• _Job item_: Check each line of the listing, and copy it if it contains the word "ученика".

────

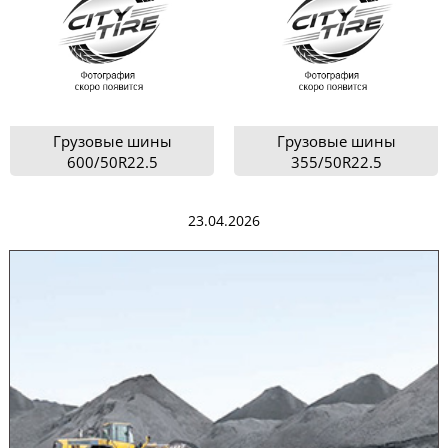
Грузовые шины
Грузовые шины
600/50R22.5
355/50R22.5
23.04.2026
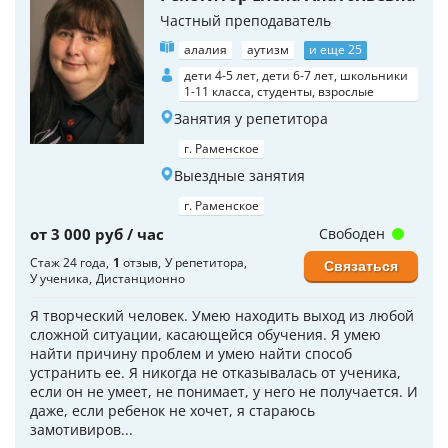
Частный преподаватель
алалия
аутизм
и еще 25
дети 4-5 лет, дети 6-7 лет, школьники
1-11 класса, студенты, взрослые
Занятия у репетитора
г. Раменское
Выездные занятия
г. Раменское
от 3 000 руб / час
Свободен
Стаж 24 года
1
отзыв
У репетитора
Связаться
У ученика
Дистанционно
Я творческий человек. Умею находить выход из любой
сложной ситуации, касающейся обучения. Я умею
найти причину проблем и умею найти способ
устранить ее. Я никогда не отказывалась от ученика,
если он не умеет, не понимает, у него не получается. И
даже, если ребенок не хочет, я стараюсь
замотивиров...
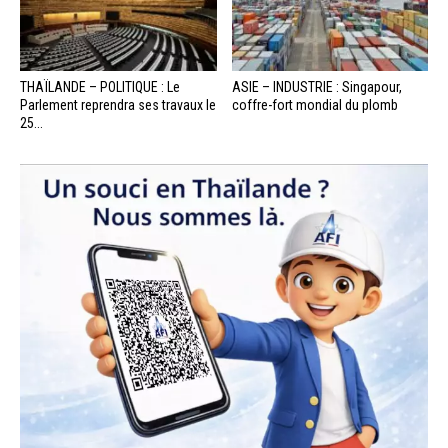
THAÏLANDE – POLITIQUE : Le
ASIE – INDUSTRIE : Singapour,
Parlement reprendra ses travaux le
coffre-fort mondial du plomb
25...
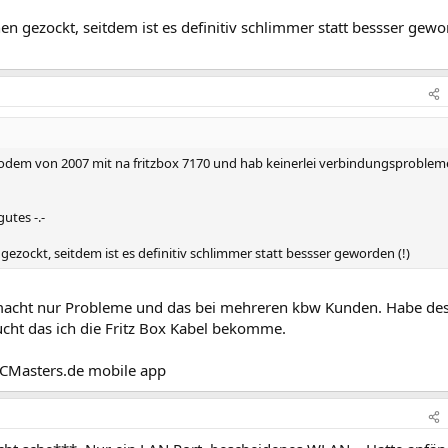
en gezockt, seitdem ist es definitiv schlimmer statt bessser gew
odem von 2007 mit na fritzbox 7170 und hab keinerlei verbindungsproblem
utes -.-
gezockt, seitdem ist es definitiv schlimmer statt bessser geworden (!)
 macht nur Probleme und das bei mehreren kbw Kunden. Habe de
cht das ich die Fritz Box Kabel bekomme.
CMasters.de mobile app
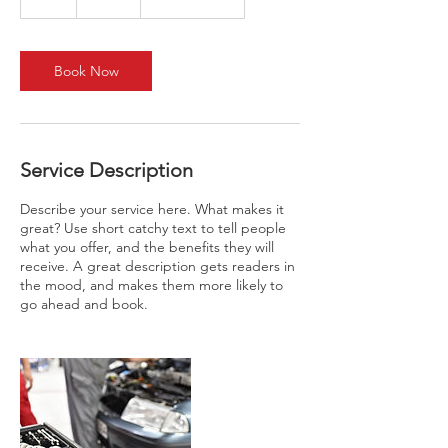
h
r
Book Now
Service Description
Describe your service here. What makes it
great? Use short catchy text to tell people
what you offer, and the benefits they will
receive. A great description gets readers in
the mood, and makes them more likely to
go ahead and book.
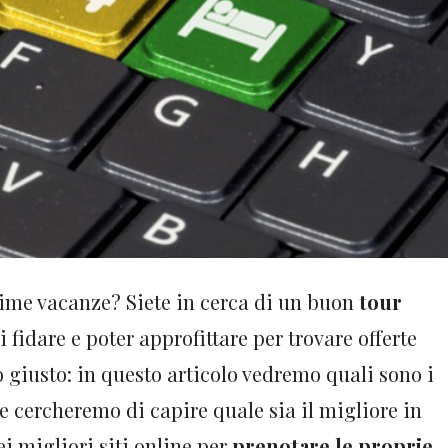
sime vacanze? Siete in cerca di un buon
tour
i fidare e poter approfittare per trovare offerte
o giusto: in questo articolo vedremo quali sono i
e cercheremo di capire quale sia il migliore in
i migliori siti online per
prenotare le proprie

────

• _Answer for the task_:
У ученика
устранить ее. Я никогда не отказывалась от ученика,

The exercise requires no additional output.